CO₂. CO₂ emission sources include energy-related emissions (primarily from fossil fuel combustion) and emissions from industrial processes. The energy subtotal (5,900 MMTCO₂e) includes petroleum, coal, and natural gas consumption and smaller amounts from renewable sources, including municipal solid waste and geothermal power generation. The energy subtotal also includes emissions from nonfuel uses of fossil fuels, mainly as inputs to other products. Industrial process emissions (105 MMTCO₂e) include cement manufacture, limestone and dolomite calcination, soda ash manufacture and consumption, carbon dioxide manufacture, and aluminum production. The sum of the energy subtotal and industrial processes equals unadjusted CO₂ emissions (6,005 MMTCO₂e). The energy component of unadjusted emissions can be divided into direct fuel use (3,601 MMTCO₂e) and fuel converted to electricity (2,299 MMTCO₂e). 

Non-CO₂Gases. Methane (639 MMTCO₂e) and nitrous oxide (354 MMTCO₂e) sources include emissions related to energy, agriculture, waste management, and industrial processes. Other gases (156 MMTCO₂e) include HFCs, PFCs, and SF₆. These gases have a variety of uses in the U.S. economy, including refrigerants, insulators, solvents, and aerosols; as etching, cleaning, and firefighting agents; and as cover gases in various manufacturing processes. 

Adjustments. In keeping with the UNFCCC, CO₂ emissions from U.S. Territories (62 MMTCO₂e) are added to the U.S. total, and CO₂ emissions from fuels used for international transport (both oceangoing vessels and airplanes) (94 MMTCO₂e) are subtracted to derive total U.S. greenhouse gas emissions (7,122 MMTCO₂e). 
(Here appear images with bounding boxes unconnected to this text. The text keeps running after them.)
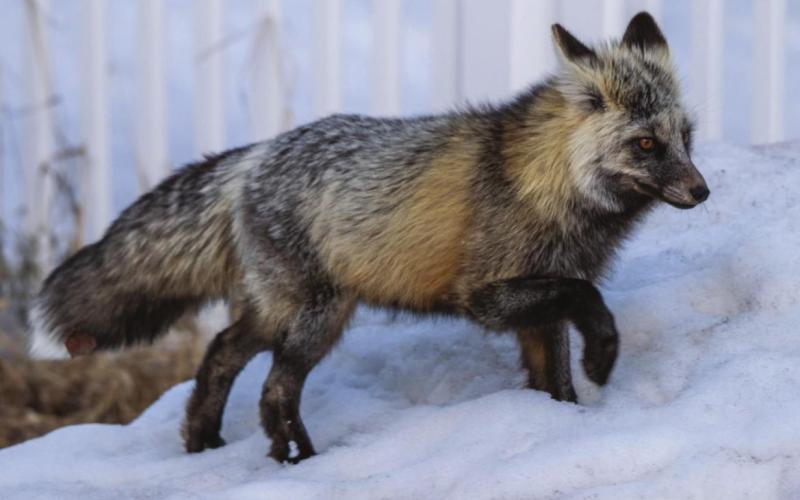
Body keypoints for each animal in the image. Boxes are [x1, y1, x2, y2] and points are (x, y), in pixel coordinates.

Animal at [29, 12, 708, 463]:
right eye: (645, 144)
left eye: (685, 138)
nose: (703, 192)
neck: (545, 184)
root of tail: (256, 155)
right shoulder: (489, 296)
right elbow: (587, 303)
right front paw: (603, 357)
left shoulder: (539, 310)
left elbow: (557, 384)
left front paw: (565, 426)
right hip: (314, 317)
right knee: (273, 389)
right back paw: (300, 460)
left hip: (285, 314)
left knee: (222, 355)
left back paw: (206, 443)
Emissions by End-Use Sector. CO₂ emissions by end-use sectors are based on EIA’s estimates of energy consumption (direct fuel use and purchased electricity) by sector and on the attribution of industrial process  emissions by sector. CO₂ emissions from purchased electricity are allocated to the end-use sectors based on their shares of total electricity sales. Non-CO₂ gases are allocated by direct emissions in those sectors plus emissions in the electric power sector that can be attributed to the end-use sectors based on electricity sales. 

Residential emissions (1,241 MMTCO₂e) include energy-related CO₂ emissions (1,225 MMTCO₂e); and non-CO₂ emissions (16 MMTCO₂e). The non-CO₂ sources include direct methane and nitrous oxide emissions from direct fuel use. Non-CO₂ indirect emissions attributable to purchased electricity, including methane and nitrous oxide emissions from electric power generation and SF₆ emissions related to electricity transmission and distribution, are also included. 

Commercial sector emissions (1,298 MMTCO₂e) include energy-related CO₂ emissions (1,035 MMTCO₂e); and non-CO₂ emissions (263 MMTCO₂e). The non-CO₂ emissions include direct emissions from landfills, wastewater treatment plants, commercial refrigerants, and stationary combustion emissions of methane and nitrous oxide. Non-CO₂ indirect emissions attributable to purchased electricity, including methane and nitrous oxide emissions from electric power generation and SF₆ emissions related to electricity transmission and distribution, are also included. 

Industrial emissions (2,599 MMTCO₂e) include CO₂ emissions (1,853 MMTCO₂e), which can be broken down between stationary source combustion (1,748 MMTCO₂e) and industrial emissions (105 MMTCO₂e); and non-CO₂ emissions (746 MMTCO₂e). The non-CO₂ direct emissions include emissions from agriculture (methane and nitrous oxide), coal mines (methane), petroleum and natural gas pipelines (methane), industrial process emissions (methane, nitrous oxide, HFCs, PFCs and SF₆), and direct stationary combustion emissions of methane and nitrous oxide. Non-CO₂ indirect emissions attributable to purchased electricity, including methane and nitrous oxide emissions from electric power generation and SF₆ emissions related to electricity transmission and distribution, are also included. 

Transportation emissions (1,984 MMTCO₂e) include energy-related CO₂ emissions from mobile source combustion (1,869 MMTCO₂e); and non-CO₂ emissions (124 MMTCO₂e). The non-CO₂ emissions include methane and nitrous oxide emissions from mobile source combustion and HFC emissions from the use of refrigerants for mobile source air-conditioning units.